Blockbuster is a horribly over-used word for exhibitions but in this case entirely appropriate. A double retrospective, it covers the lifetime’s work of two hugely significant, closely linked photographic artists: the American octogenarian William Klein and septuagenarian Tokyo resident, Daido Moriyama.

On entering the Tate, we are greeted by four massive black-and-white Klein prints from the Fifties, depicting ordinary scenes from life in New York, Rome and Moscow. Marvellously detailed and emotionally expressive, they overlook the collection of small prints documenting the same cities and including Moscow sunbathers and New York kids lolling against a wall of posters. The graphics on those posters helped contribute to his incorporation of Japanese alphabet letters into the graphic designs woven into photographs over many years.
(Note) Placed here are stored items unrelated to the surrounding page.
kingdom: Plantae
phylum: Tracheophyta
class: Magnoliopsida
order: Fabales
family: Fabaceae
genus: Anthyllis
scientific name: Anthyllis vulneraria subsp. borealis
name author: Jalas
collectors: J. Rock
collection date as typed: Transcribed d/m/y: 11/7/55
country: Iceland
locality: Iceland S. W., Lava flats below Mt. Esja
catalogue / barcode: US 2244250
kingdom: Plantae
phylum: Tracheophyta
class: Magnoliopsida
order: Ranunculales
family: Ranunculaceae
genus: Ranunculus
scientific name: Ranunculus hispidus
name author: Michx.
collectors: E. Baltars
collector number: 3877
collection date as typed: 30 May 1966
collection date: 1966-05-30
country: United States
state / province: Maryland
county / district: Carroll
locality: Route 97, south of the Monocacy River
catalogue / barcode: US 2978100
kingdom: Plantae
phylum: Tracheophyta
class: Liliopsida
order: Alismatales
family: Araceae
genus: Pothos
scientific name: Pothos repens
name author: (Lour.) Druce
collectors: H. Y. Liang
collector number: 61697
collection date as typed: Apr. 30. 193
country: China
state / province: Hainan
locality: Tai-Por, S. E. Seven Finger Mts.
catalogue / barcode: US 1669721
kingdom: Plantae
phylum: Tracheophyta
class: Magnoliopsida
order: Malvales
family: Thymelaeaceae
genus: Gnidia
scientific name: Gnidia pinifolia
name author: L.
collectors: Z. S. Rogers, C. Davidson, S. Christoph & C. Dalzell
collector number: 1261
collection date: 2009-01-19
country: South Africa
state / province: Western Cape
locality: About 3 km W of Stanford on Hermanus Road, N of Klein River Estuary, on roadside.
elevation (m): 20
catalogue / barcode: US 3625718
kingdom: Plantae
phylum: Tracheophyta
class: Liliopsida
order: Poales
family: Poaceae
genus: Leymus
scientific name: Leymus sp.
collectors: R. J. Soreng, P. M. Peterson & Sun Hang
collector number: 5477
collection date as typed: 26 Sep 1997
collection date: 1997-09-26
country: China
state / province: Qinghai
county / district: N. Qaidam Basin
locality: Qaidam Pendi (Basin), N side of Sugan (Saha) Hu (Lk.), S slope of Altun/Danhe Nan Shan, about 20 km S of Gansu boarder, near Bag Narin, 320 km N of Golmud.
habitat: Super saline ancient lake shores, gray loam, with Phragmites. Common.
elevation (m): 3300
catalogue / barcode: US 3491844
The exhibition’s 300 photographs, dozens of photo-books and magazines featuring work by both artists, installations and films, are dazzling and reveal continuous chronological changes. Klein’s early influence on Moriyama remains but redirected him into a unique identity.

Films were central to Klein’s work but his Fifties fashion shoots for American and French Vogue built his international name, a success achieved by breaking rules and taking models onto the streets and walking them among passers-by. Plaza de Spagna, Rome, 1960 positioned black- and-white outfits on a zebra crossing, an unforgettable image in fashion history.

Moriyama’s earliest productions featured in the avant garde political magazine Provoke, where a cover shows a dimly-lit naked girl smoking on her bed, a pointer to his future erotic reputation and the existential darkness pervading many projects. The recent series, Tights, shot close, converts the curvaceous legs and buttocks enveloped in fish-net into marvellous sculpted forms.

His recent pieces constructed from multiple gridded images resemble a storyboard for abstract Japanese films — and introduces colour. Both he and Klein made that move. Klein’s bright glossy paint radiates from a series of enlarged contact prints once used to mark a chosen picture and now transforming many past image. Smoke is a sensational triptych of portraits of a fashion model smoking, her face framed by thick strokes of gaudy gloss paint.

Leaving this dream-like exhibition embeds memories which don’t seem to close down.